Here’s the thing: When I have a headache, I know I have a headache. I take an ibuprofen, drink plenty of water, and lie down for a nap. I ask others to please quite down if the noise is bothering me, and I do not feel guilty for it. I am easy on myself when the aching is too hard to focus. I do not feel ashamed that I have a headache. I know I am not making up my headache. I take care of myself when I have a headache. I tell others and allow them to help me when I have a headache. Why doesn’t this happen with depression?
Part of the reason, I believe, is because we don’t talk about it enough. I believe talking is the best way to begin to enact change. I began with this letter:
You are everywhere. You are my nightmares and scary thoughts. You are the cold air and dark shadows that tell me to stay in bed all day. You are the frigid wind that tries to prevent me from running outside. You are the snow in my face that tells me to give up, go inside, and crawl into bed. You are the devil that tells me those lazy thoughts are my own, which spirals into judgmental and negative self-talk. You are the flashing images of that bad dream creeping back into my head again. And you are the thoughts that follow: "How could you think such a thing? What is wrong with you? Something must be wrong with you."
Despite all of this, depression, today I beat you. I beat you when I got out of bed after my nightmare and drove to the rink to coach hockey. I beat you when I came home and ran outside, despite your vicious wind in my face the entire time. I beat you when I spent the day shadowing at a behavioral health center, so one day I can help others conquer their own demons. I beat you when I challenged myself in yoga. And I beat you when I got dinner with my wonderful friends who love and care about me.
I know you'll be back. I know, actually, that you never really left. Because when I am not beating you I feel absolutely suffocated by you. I feel angry, overwhelmed, confused, scared, devastated, or, perhaps worst of all, numb. Nothing. I am empty.
But today, I beat you. Today, I was stronger than you. Today, I felt spectacular - I haven't been able to say that for months. I just want you to know: I am strong. I am resilient. And I am coming for you.
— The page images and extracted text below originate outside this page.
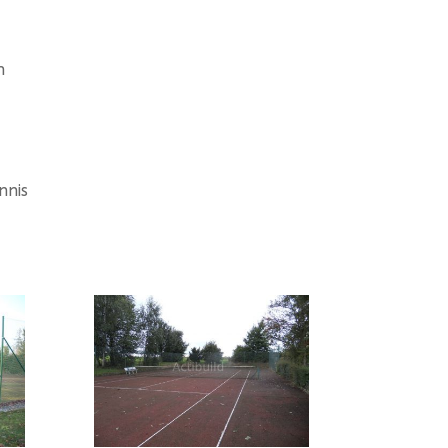
n
nnis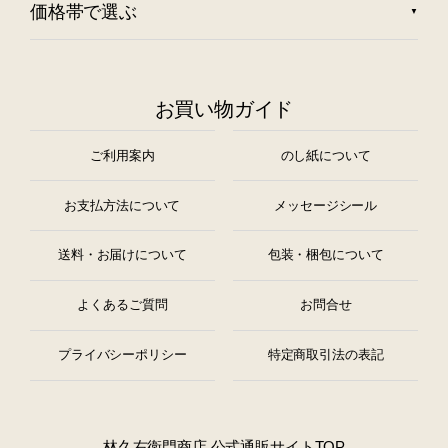
価格帯で選ぶ
お買い物ガイド
ご利用案内
のし紙について
お支払方法について
メッセージシール
送料・お届けについて
包装・梱包について
よくあるご質問
お問合せ
プライバシーポリシー
特定商取引法の表記
林久右衛門商店 公式通販サイトTOP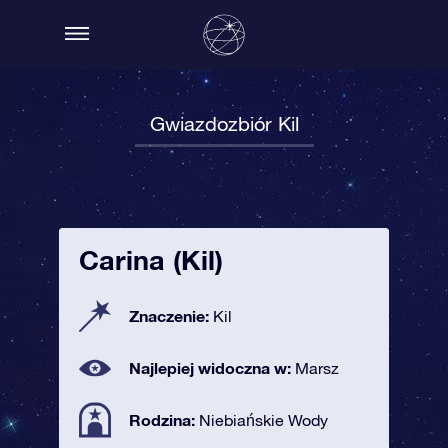
Gwiazdozbiór Kil
Carina (Kil)
Znaczenie:
Kil
Najlepiej widoczna w:
Marsz
Rodzina:
Niebiańskie Wody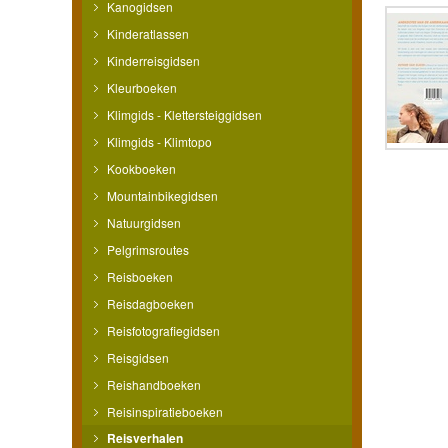
Kanogidsen
Kinderatlassen
Kinderreisgidsen
Kleurboeken
Klimgids - Klettersteiggidsen
Klimgids - Klimtopo
Kookboeken
Mountainbikegidsen
Natuurgidsen
Pelgrimsroutes
Reisboeken
Reisdagboeken
Reisfotografiegidsen
Reisgidsen
Reishandboeken
Reisinspiratieboeken
Reisverhalen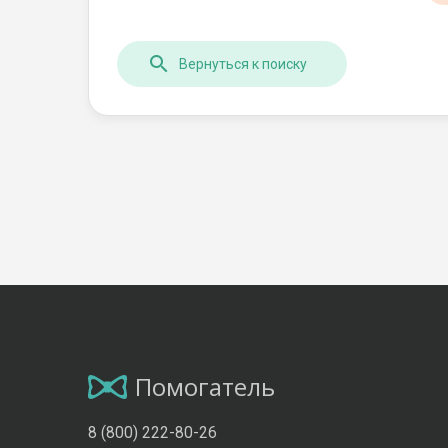
Вернуться к поиску
Помогатель
8 (800) 222-80-26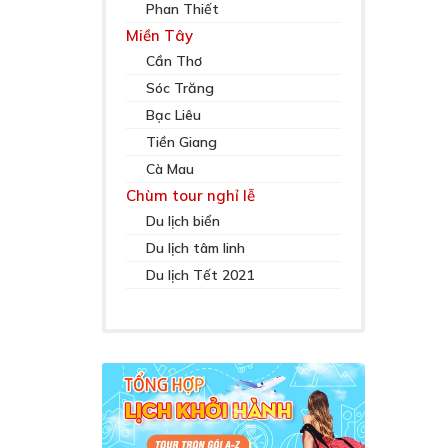
Phan Thiết
Miền Tây
Cần Thơ
Sóc Trăng
Bạc Liêu
Tiền Giang
Cà Mau
Chùm tour nghỉ lễ
Du lịch biển
Du lịch tâm linh
Du lịch Tết 2021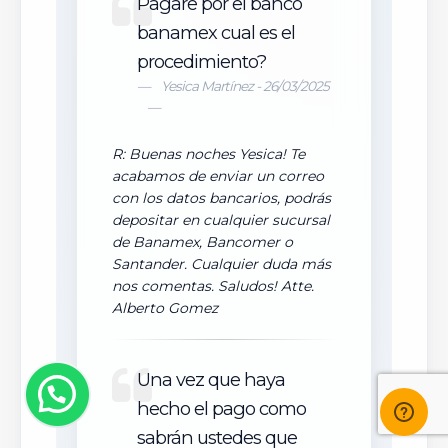
Pagare por el banco
banamex cual es el
procedimiento?
Yesica Martínez - 26/03/2025
R: Buenas noches Yesica! Te
acabamos de enviar un correo
con los datos bancarios, podrás
depositar en cualquier sucursal
de Banamex, Bancomer o
Santander. Cualquier duda más
nos comentas. Saludos! Atte.
Alberto Gomez
Una vez que haya
hecho el pago como
sabrán ustedes que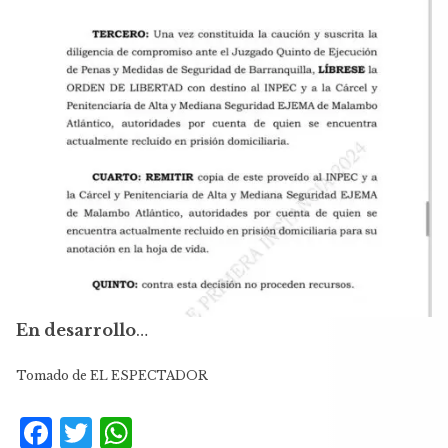
En desarrollo
…
Tomado de EL ESPECTADOR
F
T
W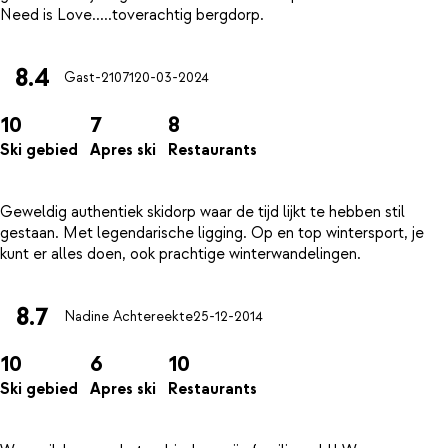
8.4
Gast-21071
20-03-2024
10
7
8
Ski gebied
Apres ski
Restaurants
Geweldig authentiek skidorp waar de tijd lijkt te hebben stil
gestaan. Met legendarische ligging. Op en top wintersport, je
8.7
Nadine Achtereekte
25-12-2014
10
6
10
Ski gebied
Apres ski
Restaurants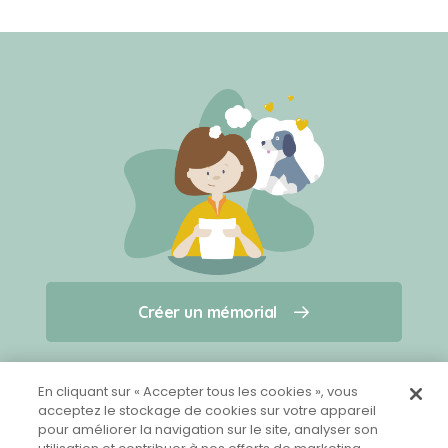
Créer un mémorial
Créer un mémorial
Qui sommes-nous ?
Nous contacter
pour un animal qui vous a quitté(e)
En cliquant sur « Accepter tous les cookies », vous
acceptez le stockage de cookies sur votre appareil
pour améliorer la navigation sur le site, analyser son
Partager sur Facebook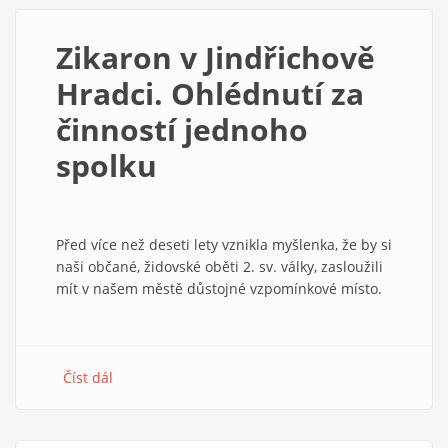
Brueggemannem.
Šabat
Zikaron v Jindřichově
jako
vzdor
Hradci. Ohlédnutí za
činností jednoho
spolku
Před více než deseti lety vznikla myšlenka, že by si
naši občané, židovské oběti 2. sv. války, zasloužili
mít v našem městě důstojné vzpomínkové místo.
Číst dál
about
Zikaron
v
Jindřichově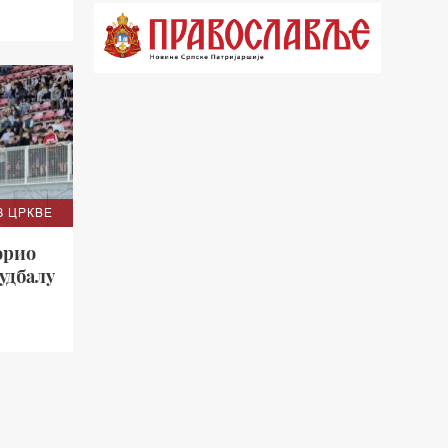
21.03 Врлинослов
22.03 Црквена предавања и трибине
23.00 Питања и одговори
00.03 Црквена предавања и трибине
01.03 Живе речи - подкаст
03.03 Јутарњи програм
З ЦРКВЕ
орио
05.00 Псалтир
удбалу
06.00 Црквена предавања и трибине
*најважније вести емитујемо на
сваки пун сат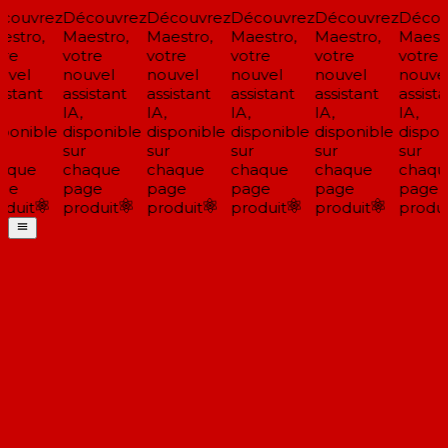
ouvrez
Découvrez
Découvrez
Découvrez
Découvrez
Découv
stro,
Maestro,
Maestro,
Maestro,
Maestro,
Maestr
re
votre
votre
votre
votre
votre
vel
nouvel
nouvel
nouvel
nouvel
nouvel
istant
assistant
assistant
assistant
assistant
assista
IA,
IA,
IA,
IA,
IA,
ponible
disponible
disponible
disponible
disponible
disponi
sur
sur
sur
sur
sur
aque
chaque
chaque
chaque
chaque
chaqu
ge
page
page
page
page
page
duit
produit
produit
produit
produit
produit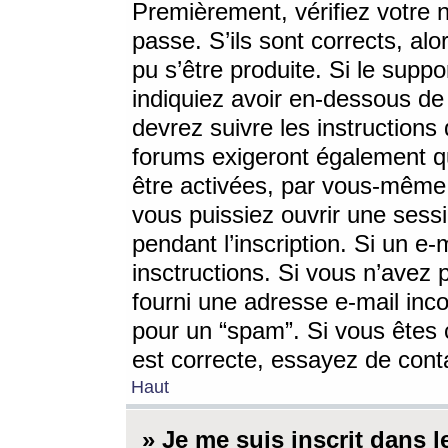
Premièrement, vérifiez votre n
passe. S’ils sont corrects, a
pu s’être produite. Si le supp
indiquiez avoir en-dessous de 
devrez suivre les instruction
forums exigeront également qu
être activées, par vous-même 
vous puissiez ouvrir une sessi
pendant l’inscription. Si un e
insctructions. Si vous n’avez 
fourni une adresse e-mail incor
pour un “spam”. Si vous êtes c
est correcte, essayez de cont
Haut
» Je me suis inscrit dans 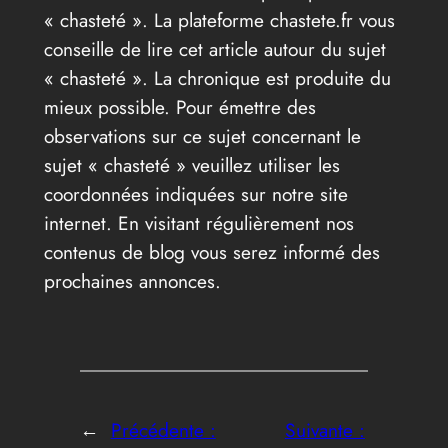
« chasteté ». La plateforme chastete.fr vous
conseille de lire cet article autour du sujet
« chasteté ». La chronique est produite du
mieux possible. Pour émettre des
observations sur ce sujet concernant le
sujet « chasteté » veuillez utiliser les
coordonnées indiquées sur notre site
internet. En visitant régulièrement nos
contenus de blog vous serez informé des
prochaines annonces.
←
Précédente :
Suivante :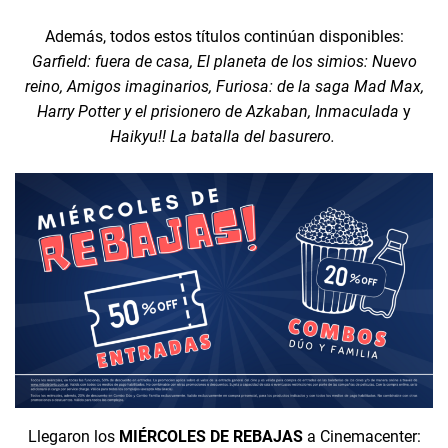
Además, todos estos títulos continúan disponibles:
Garfield: fuera de casa, El planeta de los simios: Nuevo
reino, Amigos imaginarios, Furiosa: de la saga Mad Max,
Harry Potter y el prisionero de Azkaban, Inmaculada
y
Haikyu!! La batalla del basurero.
Llegaron los
MIÉRCOLES DE REBAJAS
a Cinemacenter: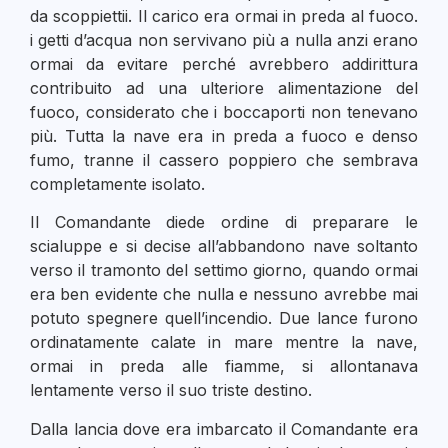
da scoppiettii. Il carico era ormai in preda al fuoco.
i getti d’acqua non servivano più a nulla anzi erano
ormai da evitare perché avrebbero addirittura
contribuito ad una ulteriore alimentazione del
fuoco, considerato che i boccaporti non tenevano
più. Tutta la nave era in preda a fuoco e denso
fumo, tranne il cassero poppiero che sembrava
completamente isolato.
Il Comandante diede ordine di preparare le
scialuppe e si decise all’abbandono nave soltanto
verso il tramonto del settimo giorno, quando ormai
era ben evidente che nulla e nessuno avrebbe mai
potuto spegnere quell’incendio. Due lance furono
ordinatamente calate in mare mentre la nave,
ormai in preda alle fiamme, si allontanava
lentamente verso il suo triste destino.
Dalla lancia dove era imbarcato il Comandante era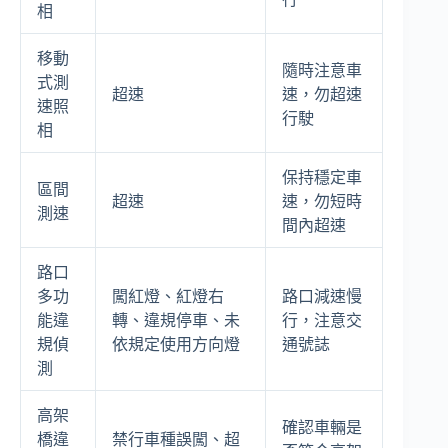
相
移動
隨時注意車
式測
超速
速，勿超速
速照
行駛
相
保持穩定車
區間
超速
速，勿短時
測速
間內超速
路口
多功
闖紅燈、紅燈右
路口減速慢
能違
轉、違規停車、未
行，注意交
規偵
依規定使用方向燈
通號誌
測
高架
確認車輛是
橋違
禁行車種誤闖、超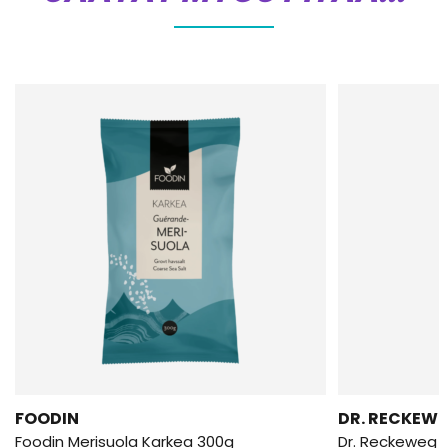
FOODIN
DR. RECKEW
Foodin Merisuola Karkea 300g
Dr. Reckeweg 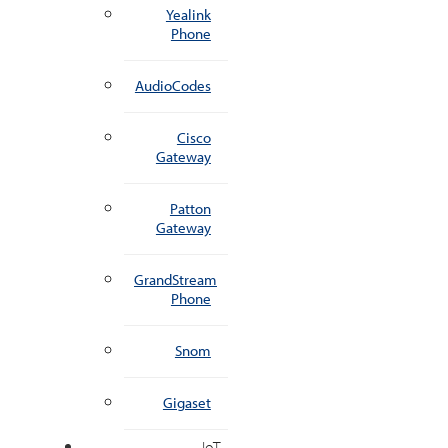
Yealink
Phone
AudioCodes
Cisco
Gateway
Patton
Gateway
GrandStream
Phone
Snom
Gigaset
IoT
After posting the letter, I received incredible support from friends, family, and strangers. Here is one of the messages:
“Thank you for writing that. I have also been struggling with depression for the past few years, and it is always nice to see it put in writing so eloquently like that, because it makes it seem like even people who haven't experienced it might understand. And seeing people talk openly about it makes me more comfortable talking about it myself, so thanks.”
Please remember that everyone is fighting their own battle. Be kind. Be compassionate. Tell people you love them, often, and mean it. To all of you struggling with mental illness, you are not alone. What you are experiencing is real. It is hard. And you will get through it. I believe in you.